18. The toy arrow of claim 17, said head having a head maximum diameter, said shaft diameter being less than 50% of the length of said head maximum diameter.

19. A toy arrow comprising: (a) a shaft having a head end and a tail end, said shaft having a shaft diameter;(b) a head is associated with said head end of said shaft, said head having sides, at least the majority of said head having a head diameter that is greater in length than said shaft diameter, said head having a head maximum diameter, said shaft diameter being less than 50% of the length of said head maximum diameter;(c) fins are associated with said tail end of said shaft; and(d) extending nocking hooks extend outward from said sides of said head.

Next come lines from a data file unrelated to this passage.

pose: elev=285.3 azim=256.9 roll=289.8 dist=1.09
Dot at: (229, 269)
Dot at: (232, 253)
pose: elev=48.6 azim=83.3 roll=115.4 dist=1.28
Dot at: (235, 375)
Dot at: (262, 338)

20. The toy arrow of claim 19, said head being a distinct head.

21. The toy arrow of claim 19, said head being an enlarged head.

22. The toy arrow of claim 19, said extending nocking hooks being a pair of extending nocking hooks extending outward from opposite sides of said head.

23. The toy arrow of claim 19, a first end of each said extending nocking hook being associated with said head.

24. The toy arrow of claim 19, a first end of each said extending nocking hook being associated with said head, a second end of each said extending nocking hook being distal from said head.

25. The toy arrow of claim 19, a first end of each said extending nocking hook being associated with said head, a second end of each said extending nocking hook being distal from said head, said second end extending towards said shaft and said fins.

26. The toy arrow of claim 19, said extending nocking hooks being a first extending nocking hook and a second extending nocking hook, said first extending nocking hook configured to engage a first bow element that provides half the force used to propel the toy arrow, and said second extending nocking hook configured to engage a second bow element that provides half the force used to propel the toy arrow.